The trial has been adopted by WWORTH and we will adhere to all relevant WWORTH standard operating procedures (SOPs) in the conduct, management and monitoring of the study. The strategic management of the trial will be the responsibility of a Research Management Group (RMG) meeting quarterly and comprising the Chief Investigator, all co-applicants, all research staff, two service users and two local participating General Practitioners. Operational management will be the responsibility of the Research Team meeting every month and comprising the researchers, clerical support, the Principal Investigator and one of the co-applicants. HAH will be Research Manager responsible for the operational management of the project from day to day. The PI and Research Manager will ensure adherence to the planned timescale and detailed plans for data management and analysis. A data management task and finish group will oversee all data management and analysis issues. The WWORTH SOP on data management will be used to develop a data management plan, outlining details of data entry, coding, security and storage, including any related processes to promote data quality. An independent Trial Steering Committee (TSC) will provide overall supervision for the study and ensure the rigorous conduct of the trial. It will meet twice a year and be made up of an independent chair with an interest in emergency care, an academic in primary care, a consultant in public health, a statistician and two service users (with no previous involvement in the trial). We will adopt the principles outlined in WWORTH’s SOPs on Quality Assurance and independent trial monitoring will be carried out through WWORTH.

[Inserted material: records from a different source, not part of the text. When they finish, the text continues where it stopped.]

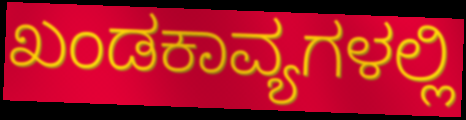
ಖಂಡಕಾವ್ಯಗಳಲ್ಲಿ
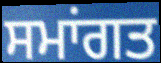
ਸਮਾਂਗਤ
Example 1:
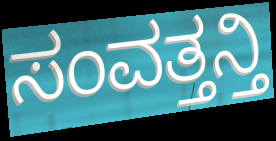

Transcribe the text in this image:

ಸಂವತ್ತನ್ತಿ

Including service and research users

In accordance with the WWORTH Standard Operating Procedure for Service User Inclusion [39], we have recruited two service users who will actively participate throughout the study as members of the Research Management Group. They were recruited through SUCCESS (Service Users with Chronic Conditions Encouraging Sensible Solutions), a group of patients and carers involved in research linked to the chronic conditions management policy in Wales (http://www.invo.org.uk/posttypeconference/an-alternative-success-model/) The two service user representatives contribute views from the wider SUCCESS group.

Ethics and dissemination

The Multi-Centre Research Ethics (MREC) Committee for Wales has given full ethical approval for the study (reference 10/MRE09/25). R&D permissions have been granted across Wales. We have received Information Governance Review Panel (IGRP) permission for use of the SAIL databank. We will seek further approval for any proposed changes to the trial design or conduct with the MREC and relevant R&D committees via amendment reports.

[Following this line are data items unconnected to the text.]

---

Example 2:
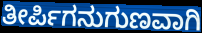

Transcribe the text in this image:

ತೀರ್ಪಿಗನುಗುಣವಾಗಿ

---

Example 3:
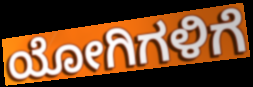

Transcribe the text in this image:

ಯೋಗಿಗಳಿಗೆ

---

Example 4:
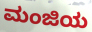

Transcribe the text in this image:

ಮಂಜಿಯ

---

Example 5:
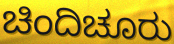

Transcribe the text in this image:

ಚಿಂದಿಚೂರು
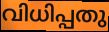
വിധിപ്പതു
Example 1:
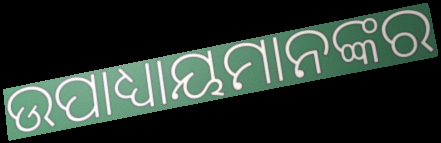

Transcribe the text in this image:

ଉପାଧ୍ୟାୟମାନଙ୍କର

We will comply with the CONSORT guidelines [40]. We will present study results at national and international conferences and publish them in peer-reviewed and clinical journals. We have produced a publication plan and authorship agreement for dissemination of the study findings. Only those individuals who fulfil the authorship criteria will be included as authors on final publications.

Discussion

There is a lack of evidence regarding how well predictive risk tools work in supporting the management of patients. The proposed study will provide information on costs and effects of Prism; how it is used in practice, barriers and facilitators to its implementation; and its perceived value in supporting the management of patients with and at risk of developing chronic conditions. These findings will have UK and international relevance at a time of heightened focus on chronic conditions management and predictive modelling.

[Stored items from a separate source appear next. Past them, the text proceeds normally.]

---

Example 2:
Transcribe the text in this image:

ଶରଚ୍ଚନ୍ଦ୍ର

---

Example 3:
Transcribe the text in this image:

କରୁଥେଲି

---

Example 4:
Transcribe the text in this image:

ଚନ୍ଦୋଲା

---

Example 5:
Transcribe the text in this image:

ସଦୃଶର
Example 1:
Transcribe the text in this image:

Trial status (August 2013)

The PRISMATIC trial is currently underway and we have now recruited 32 General Practices across the AMB UHB area to take part. Baseline qualitative data collection (staff focus groups and interviews) were carried out between October 2012 and January 2013. Baseline patient questionnaire distribution began in April 2013.

Consent

Written informed consent was obtained from the patient for the publication of this report and any accompanying images.